Passage to read>
^^^^

Now you’ll have a long list of websites that are ranking especially well for some of your most relevant keywords. Take note if any of these competitors appear alongside more than one term, as these sites should be a focal point of your competitive analysis.
2. Review the Competitors’ Websites
Now that you have a list of brands that are in direct competition with your own, you’ll need to begin evaluating their websites. Start by taking a look at their content and asking yourself a few questions as your scan each page:
- What types of content are they producing on a regular basis? Blogs? Case studies? Photos and videos?
- What are some of the topics they are covering? The latest products and offerings? Current events in your vertical?
- How would you describe the quality of their content? How in-depth is the information? About how many words of content do they have per page? Are they including a lot of keywords on each page?
- Are they implementing any schema markup for rich snippets, such as FAQs, recipes, and articles?
In addition to the written content throughout the website, also pay attention to other aspects of the site, like the site structure, navigation, page speed, and design.
- What types of pages are they linking to in their header navigation menu?
- How easy is it to navigate between collection pages and product pages?
- How long does it take for any given page to load?
- What types of visuals are they including on each page?
Some websites are exceedingly large and will have hundreds or even thousands of pages. Instead of combing through everything for hours on end, try to really dig into the most important pages. You can even use a backlink checker like the one found in Moz’s, Semrush’s, or Ahref’s toolsets to quickly determine which pages have the highest authority on the site. Look at a few collections and a few product pages, as well as a few of the more valuable long-form content pages, but don’t waste your time on every single one.

^^^^

Recorded information>
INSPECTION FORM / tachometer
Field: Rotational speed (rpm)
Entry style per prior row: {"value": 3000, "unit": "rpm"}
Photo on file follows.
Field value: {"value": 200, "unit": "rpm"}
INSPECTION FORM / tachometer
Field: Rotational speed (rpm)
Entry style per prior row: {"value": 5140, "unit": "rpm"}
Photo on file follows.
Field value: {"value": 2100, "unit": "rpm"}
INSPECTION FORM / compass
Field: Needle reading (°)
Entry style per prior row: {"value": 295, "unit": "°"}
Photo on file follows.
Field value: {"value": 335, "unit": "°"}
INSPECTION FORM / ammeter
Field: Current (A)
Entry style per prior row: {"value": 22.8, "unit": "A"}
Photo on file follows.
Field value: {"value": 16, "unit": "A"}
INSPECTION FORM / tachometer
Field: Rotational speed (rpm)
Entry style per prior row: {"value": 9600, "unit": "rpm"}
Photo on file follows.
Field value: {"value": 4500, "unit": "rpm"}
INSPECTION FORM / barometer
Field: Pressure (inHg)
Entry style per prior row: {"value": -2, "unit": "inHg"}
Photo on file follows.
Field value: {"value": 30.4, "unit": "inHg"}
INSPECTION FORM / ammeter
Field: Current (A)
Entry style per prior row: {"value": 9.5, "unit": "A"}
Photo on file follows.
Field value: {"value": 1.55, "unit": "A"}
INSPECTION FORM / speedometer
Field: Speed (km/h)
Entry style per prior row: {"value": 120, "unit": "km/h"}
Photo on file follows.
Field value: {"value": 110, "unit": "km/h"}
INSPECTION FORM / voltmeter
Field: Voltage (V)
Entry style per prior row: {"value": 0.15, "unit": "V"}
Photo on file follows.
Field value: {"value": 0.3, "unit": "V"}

^^^^

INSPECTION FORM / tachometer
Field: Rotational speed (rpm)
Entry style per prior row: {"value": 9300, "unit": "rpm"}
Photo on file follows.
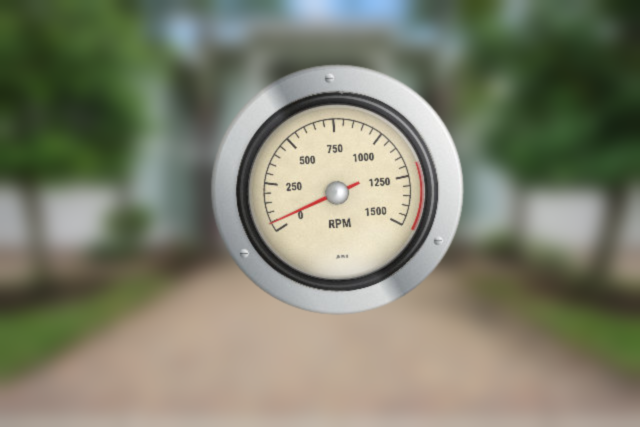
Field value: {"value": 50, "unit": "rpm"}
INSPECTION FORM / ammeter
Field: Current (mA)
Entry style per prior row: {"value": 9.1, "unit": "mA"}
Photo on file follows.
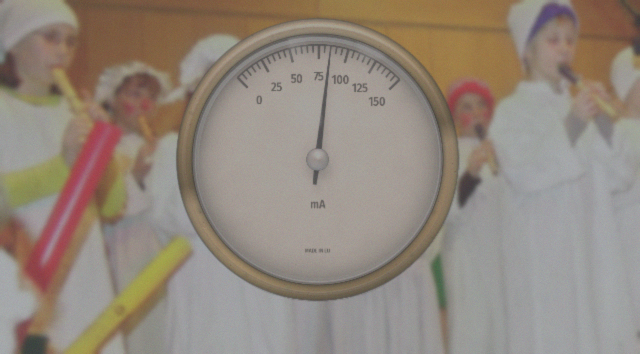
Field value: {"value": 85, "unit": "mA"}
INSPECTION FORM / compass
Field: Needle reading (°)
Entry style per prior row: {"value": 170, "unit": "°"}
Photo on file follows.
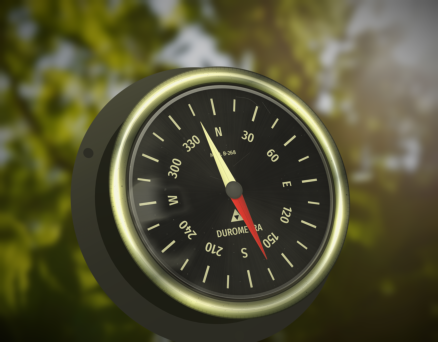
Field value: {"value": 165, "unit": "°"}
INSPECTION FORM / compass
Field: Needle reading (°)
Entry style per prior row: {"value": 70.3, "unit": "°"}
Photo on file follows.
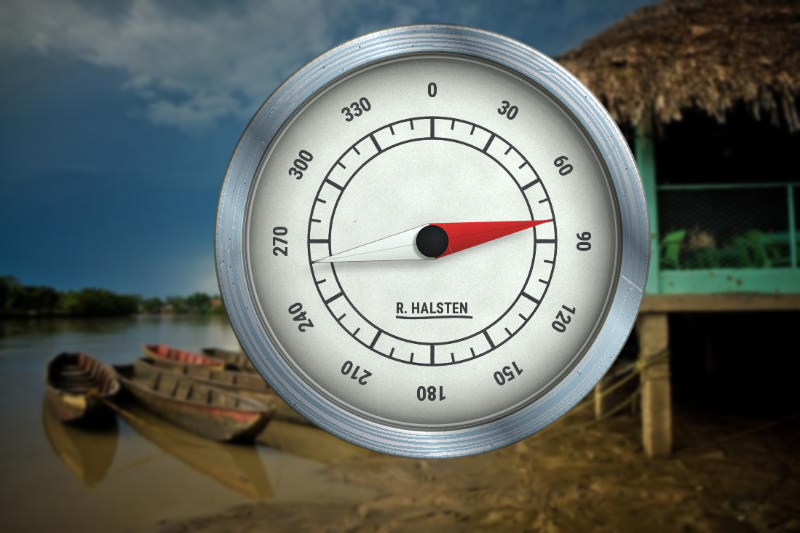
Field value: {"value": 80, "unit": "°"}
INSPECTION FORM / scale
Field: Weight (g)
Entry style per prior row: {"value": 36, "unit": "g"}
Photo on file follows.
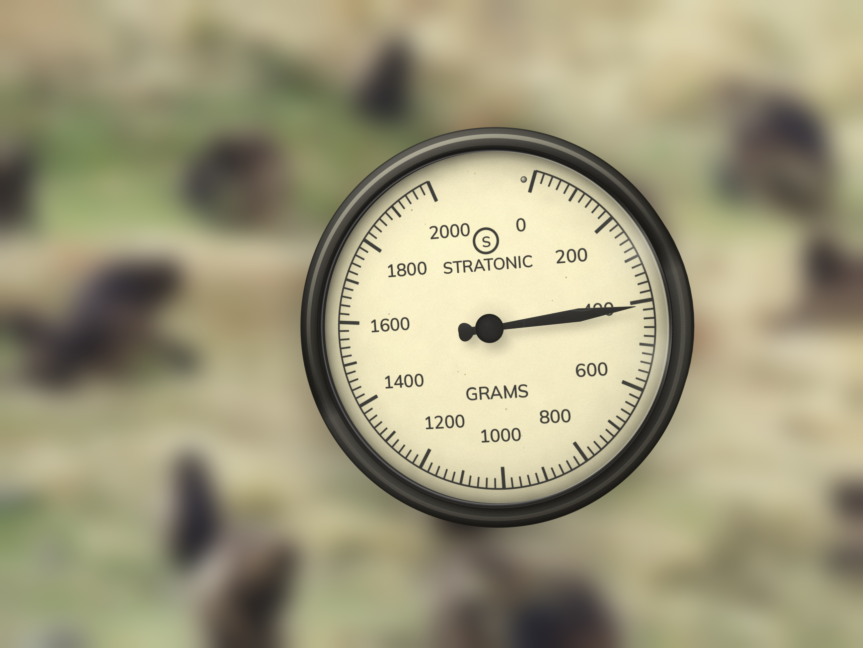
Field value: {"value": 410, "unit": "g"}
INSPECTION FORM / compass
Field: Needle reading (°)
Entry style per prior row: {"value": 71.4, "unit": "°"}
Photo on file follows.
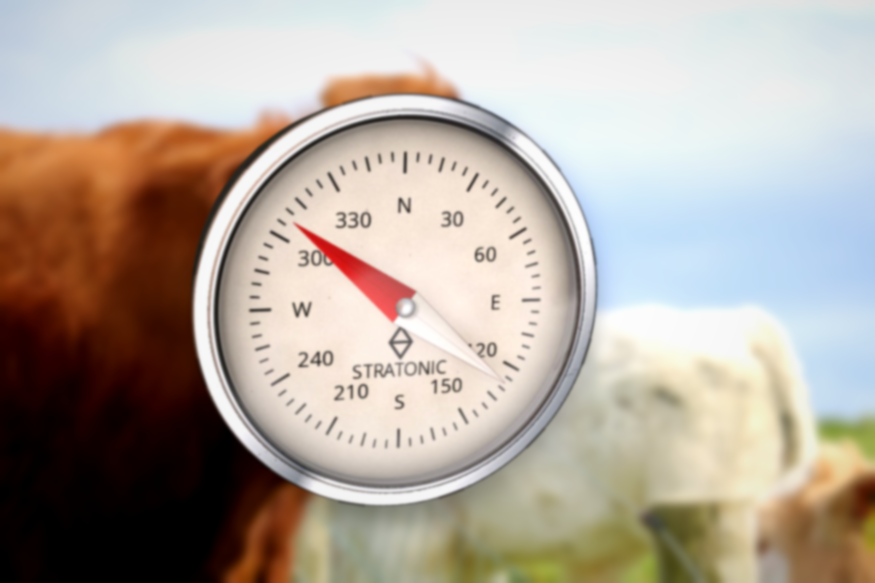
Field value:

^^^^

Instructions>
1. Answer these questions about the passage on reviewing competitors' websites, one line each:
(a) Which competitor sites should be a focal point of the competitive analysis?
(b) What kinds of schema markup for rich snippets does the passage name?
(c) What kind of tool does it suggest for finding which pages have the highest authority on a site?
2. Carry on the passage on reviewing competitors' websites from its final sentence.

Responses>
1.
(a) Sites that appear alongside more than one of your relevant keywords.
(b) FAQs, recipes, and articles.
(c) A backlink checker, like the one in Moz's, Semrush's, or Ahref's toolsets.

2.
3. Create a Strategy to Improve Your Site
Now that you’ve taken a look at some of your top competitors’ websites, it’s time to start singling out any areas where they excel or fall short. This will help you identify opportunities to improve your own site and outperform the competition. While this may seem like a big ask, start by reviewing some of the questions in the previous step.
Identify gaps in their content strategy and think about areas where you can produce even better content. For example, you might find some of the following gaps in your content offering:
- Revise Short/Low-Value Content: Elongating your content with high-value text (not just adding fluffy words) is an easy way to better establish yourself as an authority while including relevant keywords on some of your highest-traffic pages.
- Add Headings: Make sure all of your content is accompanied by a keyword-rich heading and broken into useful subheadings that may also contain relevant keywords.
- Use Structured Data: Adding structured data can help[ you win rich snippets to draw the eye to your search result when you do rank.
- Go Big: For a more robust change to your website, consider starting a blog, creating buyer’s guides, or adding a section for case studies or other in-depth content.
In addition to content creation, you’ll also want to verify that the technical aspects of your website are all up to par. If your competitors have websites with faster load times and more intuitive navigation elements, it will be easier for them to rank well, and they’ll probably have lower bounce rates overall. User experience has an effect on how well your site will rank in the search results, so core web vitals like Largest Contentful Paint, First Input Delay, and Cumulative Layout Shift are also important to keep tabs on alongside your development team.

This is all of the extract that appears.